- Theatrical release poster
- Directed by: Claude Pinoteau
- Screenplay by: Danièle Thompson; Claude Pinoteau;
- Dialogue by: Danièle Thompson
- Produced by: Marcel Dassault
- Starring: Sophie Marceau; Brigitte Fossey; Claude Brasseur;
- Cinematography: Edmond Séchan
- Edited by: Marie-Josèphe Yoyotte
- Music by: Vladimir Cosma
- Production company: Gaumont
- Distributed by: Gaumont Distribution
- Release date: 17 December 1980 (France);
- Running time: 110 minutes
- Country: France
- Language: French
- Box office: $32.8 million

= La Boum =

1980 French film

La Boum (English title: The Party or Ready for Love) is a 1980 French teen romantic comedy film directed by Claude Pinoteau and starring Sophie Marceau, appearing in her film début. Written by Danièle Thompson and Pinoteau, the film is about a thirteen-year-old French girl finding her way at a new high school and coping with domestic problems. The film earned 4,378,500 admissions in France and was an international box-office hit. The music was written by Vladimir Cosma, with Richard Sanderson singing the song "Reality". A sequel, La Boum 2, was released in 1982.

==Plot==
François, a dentist, and his wife Françoise, an illustrator, move to Paris and place their daughter Vic, aged 13, in one of the capital's best schools. Making friends, her free time becomes a whirl of discos, cinemas, and parties.

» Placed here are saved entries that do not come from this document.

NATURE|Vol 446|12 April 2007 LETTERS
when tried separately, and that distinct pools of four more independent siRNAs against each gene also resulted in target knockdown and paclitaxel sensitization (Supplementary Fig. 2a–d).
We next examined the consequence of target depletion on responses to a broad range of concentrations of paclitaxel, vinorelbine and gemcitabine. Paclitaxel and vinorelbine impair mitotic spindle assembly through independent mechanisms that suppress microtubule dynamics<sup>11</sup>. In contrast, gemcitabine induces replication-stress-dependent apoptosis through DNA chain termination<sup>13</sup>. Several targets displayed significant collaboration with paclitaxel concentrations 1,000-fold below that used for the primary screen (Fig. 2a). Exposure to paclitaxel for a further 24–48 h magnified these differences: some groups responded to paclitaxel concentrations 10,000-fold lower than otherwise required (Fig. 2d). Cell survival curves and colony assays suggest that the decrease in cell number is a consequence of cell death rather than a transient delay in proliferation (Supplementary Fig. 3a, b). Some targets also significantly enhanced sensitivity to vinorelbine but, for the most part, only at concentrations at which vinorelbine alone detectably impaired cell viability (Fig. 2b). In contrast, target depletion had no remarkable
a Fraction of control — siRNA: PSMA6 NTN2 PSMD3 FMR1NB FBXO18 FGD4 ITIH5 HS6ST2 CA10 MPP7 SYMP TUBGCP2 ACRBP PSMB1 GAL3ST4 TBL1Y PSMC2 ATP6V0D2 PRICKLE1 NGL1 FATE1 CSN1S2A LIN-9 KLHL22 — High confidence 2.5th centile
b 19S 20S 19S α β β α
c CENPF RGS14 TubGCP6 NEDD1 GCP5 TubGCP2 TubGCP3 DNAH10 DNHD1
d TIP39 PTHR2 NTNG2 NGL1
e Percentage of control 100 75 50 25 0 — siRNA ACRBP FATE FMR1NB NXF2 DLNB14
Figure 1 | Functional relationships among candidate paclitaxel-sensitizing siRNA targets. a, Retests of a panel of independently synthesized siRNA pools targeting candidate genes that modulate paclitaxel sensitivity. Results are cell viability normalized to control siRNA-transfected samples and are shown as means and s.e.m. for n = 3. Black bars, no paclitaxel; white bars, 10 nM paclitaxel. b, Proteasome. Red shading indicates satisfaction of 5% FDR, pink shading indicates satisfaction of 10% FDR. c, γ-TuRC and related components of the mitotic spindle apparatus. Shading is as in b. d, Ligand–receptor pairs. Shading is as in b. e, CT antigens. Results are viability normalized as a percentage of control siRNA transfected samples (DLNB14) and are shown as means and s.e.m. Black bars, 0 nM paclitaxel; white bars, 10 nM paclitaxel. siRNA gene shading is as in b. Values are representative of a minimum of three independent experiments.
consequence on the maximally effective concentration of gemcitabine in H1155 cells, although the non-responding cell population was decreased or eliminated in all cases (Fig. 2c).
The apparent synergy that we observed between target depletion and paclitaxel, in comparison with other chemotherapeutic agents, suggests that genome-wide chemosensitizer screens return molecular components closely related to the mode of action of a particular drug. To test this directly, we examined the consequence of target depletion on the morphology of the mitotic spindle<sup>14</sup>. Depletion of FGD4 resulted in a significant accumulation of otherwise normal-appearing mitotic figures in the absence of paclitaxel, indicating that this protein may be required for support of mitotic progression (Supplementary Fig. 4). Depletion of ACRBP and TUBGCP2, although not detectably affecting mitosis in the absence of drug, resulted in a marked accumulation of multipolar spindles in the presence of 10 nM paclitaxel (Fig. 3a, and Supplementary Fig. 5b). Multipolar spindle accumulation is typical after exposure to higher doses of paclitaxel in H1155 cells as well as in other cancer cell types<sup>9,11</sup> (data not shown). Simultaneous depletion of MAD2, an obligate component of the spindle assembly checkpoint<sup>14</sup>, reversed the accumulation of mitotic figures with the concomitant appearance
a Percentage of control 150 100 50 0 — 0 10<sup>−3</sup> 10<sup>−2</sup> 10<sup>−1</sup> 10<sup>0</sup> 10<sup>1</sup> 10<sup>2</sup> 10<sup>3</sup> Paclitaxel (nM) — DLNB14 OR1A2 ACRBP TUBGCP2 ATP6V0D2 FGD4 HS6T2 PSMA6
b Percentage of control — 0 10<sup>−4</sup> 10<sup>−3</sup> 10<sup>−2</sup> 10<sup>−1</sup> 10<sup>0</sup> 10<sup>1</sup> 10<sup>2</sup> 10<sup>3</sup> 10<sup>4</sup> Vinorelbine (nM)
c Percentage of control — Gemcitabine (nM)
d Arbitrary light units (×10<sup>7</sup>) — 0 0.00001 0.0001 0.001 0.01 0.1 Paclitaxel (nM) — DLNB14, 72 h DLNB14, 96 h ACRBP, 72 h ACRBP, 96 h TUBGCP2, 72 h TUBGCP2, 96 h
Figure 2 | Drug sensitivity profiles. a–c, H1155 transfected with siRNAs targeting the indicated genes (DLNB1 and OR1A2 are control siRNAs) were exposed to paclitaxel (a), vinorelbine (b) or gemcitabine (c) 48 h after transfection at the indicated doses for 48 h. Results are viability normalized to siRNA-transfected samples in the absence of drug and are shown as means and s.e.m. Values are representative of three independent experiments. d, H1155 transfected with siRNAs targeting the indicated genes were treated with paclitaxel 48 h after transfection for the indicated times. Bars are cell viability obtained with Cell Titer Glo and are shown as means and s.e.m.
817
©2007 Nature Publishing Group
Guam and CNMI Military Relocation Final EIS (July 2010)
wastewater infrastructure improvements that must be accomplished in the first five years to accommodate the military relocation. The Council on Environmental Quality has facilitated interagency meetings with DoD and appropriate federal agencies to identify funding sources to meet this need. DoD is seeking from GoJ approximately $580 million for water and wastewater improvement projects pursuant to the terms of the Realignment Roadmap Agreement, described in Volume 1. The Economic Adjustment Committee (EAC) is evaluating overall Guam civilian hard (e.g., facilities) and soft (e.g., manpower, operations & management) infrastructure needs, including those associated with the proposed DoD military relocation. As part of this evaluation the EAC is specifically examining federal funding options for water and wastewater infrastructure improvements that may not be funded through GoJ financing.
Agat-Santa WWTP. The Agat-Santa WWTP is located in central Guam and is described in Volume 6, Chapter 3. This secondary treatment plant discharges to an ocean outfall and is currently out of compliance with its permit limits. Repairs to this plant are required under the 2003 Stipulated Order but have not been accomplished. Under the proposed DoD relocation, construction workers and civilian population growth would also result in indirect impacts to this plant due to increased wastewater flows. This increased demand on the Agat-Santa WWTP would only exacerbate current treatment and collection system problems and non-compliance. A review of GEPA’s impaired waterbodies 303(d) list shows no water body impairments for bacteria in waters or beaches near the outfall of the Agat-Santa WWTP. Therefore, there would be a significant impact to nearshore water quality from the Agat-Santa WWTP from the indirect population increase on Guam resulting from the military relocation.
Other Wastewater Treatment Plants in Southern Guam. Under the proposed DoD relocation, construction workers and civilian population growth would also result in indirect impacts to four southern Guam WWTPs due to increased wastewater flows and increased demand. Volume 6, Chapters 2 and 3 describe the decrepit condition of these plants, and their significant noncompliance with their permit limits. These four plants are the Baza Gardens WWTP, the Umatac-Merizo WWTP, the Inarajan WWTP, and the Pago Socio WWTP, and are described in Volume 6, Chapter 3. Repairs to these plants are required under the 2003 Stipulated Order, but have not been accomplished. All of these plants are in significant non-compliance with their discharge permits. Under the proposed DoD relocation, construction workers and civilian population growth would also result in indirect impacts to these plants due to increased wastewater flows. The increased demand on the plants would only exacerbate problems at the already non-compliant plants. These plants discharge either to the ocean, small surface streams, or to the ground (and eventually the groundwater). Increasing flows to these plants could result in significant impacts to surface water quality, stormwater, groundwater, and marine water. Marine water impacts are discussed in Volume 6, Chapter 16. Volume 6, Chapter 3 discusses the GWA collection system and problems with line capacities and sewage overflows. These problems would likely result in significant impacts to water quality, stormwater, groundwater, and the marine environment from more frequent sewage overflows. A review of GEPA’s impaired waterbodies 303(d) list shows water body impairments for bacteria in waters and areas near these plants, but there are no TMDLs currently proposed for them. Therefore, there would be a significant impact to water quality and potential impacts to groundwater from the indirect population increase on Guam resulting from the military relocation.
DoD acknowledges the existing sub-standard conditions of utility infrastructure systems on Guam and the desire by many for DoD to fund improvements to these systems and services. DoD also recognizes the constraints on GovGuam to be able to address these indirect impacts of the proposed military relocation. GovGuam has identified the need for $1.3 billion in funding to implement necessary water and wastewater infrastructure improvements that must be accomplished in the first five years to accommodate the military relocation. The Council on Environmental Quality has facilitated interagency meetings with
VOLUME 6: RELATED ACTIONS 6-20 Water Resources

François is contacted by Vanessa, a former lover, who insists he spends a final night with her and, when he tries to go home, rings Françoise to say he was taken to a hospital with a broken leg. After keeping up that pretense for a while, François comes clean with his wife, who kicks him out, smashes up Vanessa's shop, and starts an affair with Éric, one of Vic's teachers, who is then punched in the street by François.

Trying to make sense of her parents' behaviour, Vic is helped by her great-grandmother Poupette, who encourages her in her pursuit of Matthieu, the boy of her dreams.

Françoise discovers that she is pregnant and decides to reconcile with François. At Vic's 14th birthday party, she is in the arms of Matthieu when she suddenly sees another boy of her dreams.

==Cast==
- Sophie Marceau as Victoire "Vic" Beretton
- Brigitte Fossey as Françoise Beretton
- Claude Brasseur as François Beretton
- Denise Grey as Poupette Valadier
- Alexandre Sterling as Matthieu
- Dominique Lavanant as Vanessa
- Jean-Michel Dupuis as Étienne
- Sheila O'Connor as Pénélope Fontanet
- Alexandra Gonin as Samantha Fontanet
- Bernard Giraudeau as Éric Lehmann/Thompson
- Jean-Pierre Castaldi as Brassac
- Jacques Ardouin as Père de Raoul
- Evelyne Bellego as Éliane
- Richard Bohringer as Guibert
- Jean-Claude Bouillaud as Father Boum 2
- Vladimir Cosma as himself

==Production==

===Soundtrack===
1. "Reality" (Cosma-Jordan) by Richard Sanderson – 4:45
2. "It Was Love" (Cosma-Jordan) by The Regiment – 4:30
3. "Formalities (instrumental)" (Cosma-Jordan) by Orchestra Vladimir Cosma – 3:40
4. "Gotta Get a Move On" (Cosma-Jordan) by Karoline Krüger – 2:58
5. "Swingin' Around" (Cosma-Jordan) by The Cruisers – 2:47
6. "Gotta Get a Move On" (Cosma-Jordan) by The Regiment – 4:42
7. "Formalities" (Cosma-Jordan) by The Regiment – 3:41
8. "Gotta Get a Move On (instrumental)" (Cosma-Jordan) by Orchestra Vladimir Cosma – 3:00
9. "Murky Turkey" (Cosma-Jordan) by Richard Sanderson – 3:48
10. "Go On Forever" (Cosma-Jordan) by Richard Sanderson – 3:43

==Reception==

===Box office===
La Boum was an international box office success, earning 4,378,500 admissions (ticket sales) in France, 1,289,289 admissions in Hungary, and 664,981 admissions in West Germany.

===Critical response===
In his review for AllMovie, Hal Erickson called the film "disarmingly diverting" and a "real audience pleaser".

==Sequel==

A sequel, La Boum 2, was released in 1982 in which Marceau reprised her role as Vic. In the sequel, Vic does not have a boyfriend, while her parents are happily back together, and her great-grandmother is considering marriage to her long-term boyfriend. When Vic meets a young boy and becomes attracted to him, she faces the important decision of making love for the first time, as her friends have already done.